Zimra collected $108,93 billion in taxes and duties for the quarter of April to June this year surpassing its target by 15,96 percent, mainly due to intensified enforcement of tax laws and revenue enhancement activities.
The target for the second quarter had been set at $93,93 billion.
All taxes registered positive growth. Zimra paid out refunds of $2,29 billion during the quarter, leaving the net revenue at $106,64 billion.
Cumulatively, the net taxes and duties collected reached $195,18 billion by the end of last month, taking into account the refunds of $4,64 billion.
With a target of $180 million, Zimra managed to collect 8,16 percent more.
Zimra vice board chairperson Mrs Josephine Matambo said the relaxed Covid-19 lockdown restrictions allowed most companies to resume operations while others increased productivity, so raising VAT and other taxes.
“This, buoyed with the increased access to foreign currency through the forex auction system and the intensified enforcement and revenue enhancement activities by the authority, resulted in enhanced revenue collections,” said Mrs Matambo in her quarterly revenue performance report issued yesterday.
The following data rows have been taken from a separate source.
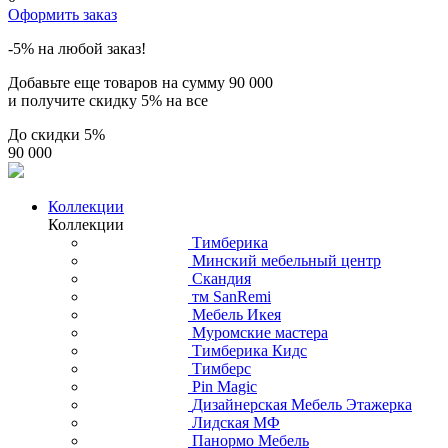
Оформить заказ
-5% на любой заказ!
Добавьте еще товаров на сумму
90 000
и получите скидку
5% на все
До скидки
5%
90 000
Коллекции
Коллекции
Тимберика
Минский мебельный центр
Скандия
тм SanRemi
Мебель Икея
Муромские мастера
Тимберика Кидс
Тимберс
Pin Magic
Дизайнерская Мебель Этажерка
Лидская МФ
Панормо Мебель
“In comparison with the same period in 2020 where a total of $20,11 billion was collected, nominal net revenue collections grew by 430,19 percent. All revenue heads registered positive growth in nominal terms.”
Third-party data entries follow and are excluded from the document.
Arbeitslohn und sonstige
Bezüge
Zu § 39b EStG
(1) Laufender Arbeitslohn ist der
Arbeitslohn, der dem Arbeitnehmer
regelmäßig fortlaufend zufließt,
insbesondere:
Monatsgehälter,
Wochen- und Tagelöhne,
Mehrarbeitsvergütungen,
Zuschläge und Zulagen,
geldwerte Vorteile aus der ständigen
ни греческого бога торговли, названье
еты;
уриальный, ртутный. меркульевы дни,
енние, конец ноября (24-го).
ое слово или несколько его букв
Even after adjusting for inflation, Zimra did very well, more than tripling collections.
Mrs Matambo said net revenue grew by 202,30 percent in the second quarter of this year as compared to the same quarter last year.
Companies contributed 21,44 percent of the total collected, individuals 16,94 percent, VAT on local sales 13,89 percent, VAT on imports 10,03 percent, customs duty 6,40 percent, excise duty 11,87 percent, mining royalties 4,08 percent, the money transfer tax 8,90 percent, non-tax revenue 1,68 percent, carbon tax 1,21 percent, WHT on contracts 1,31 percent and DFIR 0,67 percent.
Mrs Matambo said the individuals head performed well because most companies pushed up salaries and allowances in the first quarter, and this was reflected in much higher PAYE contributions.
“In the second quarter, companies continued to adjust salaries to cushion their employees against the increasing cost of living. The opening up of the economy after several months of strict lockdown conditions resulted in many companies paying full salaries and other re-engaging their previously laid off employees,” she said.
Mrs Matambo said the economic environment continued to improve in the second quarter on the back of heightened implementation of the National Development Strategy (NDS-1), a five-year Government economic blueprint running from this year to 2025.
During the quarter the exchange rate could be regarded as basically stable with just slight weakening against the US dollar.
Mrs Matambo said the stability in exchange rates and the decreasing inflation have instilled more confidence in business and the performance of the economy as a whole, and that will in turn stimulate economic activity.
A growing economy means more tax is collected.
Recently, the World Bank projected a 3,9 percent growth for this year while the International Monetary Fund (IMF) projected 6 percent growth and the Ministry of Finance and Economic Development has projected a 7,5 percent growth.
The growth everyone agrees is happening, with only the actual rate being debated, is built on bumper harvests last season along with more energy production and the resumption of increased manufacturing and construction activities.
But interruptions to business due to Covid-19 remain a threat to achievement of the growth targets.
Zimra said to avert a possible impact of Covid-19 on businesses, it is already implementing remedies that will ensure minimum shock to revenue collections.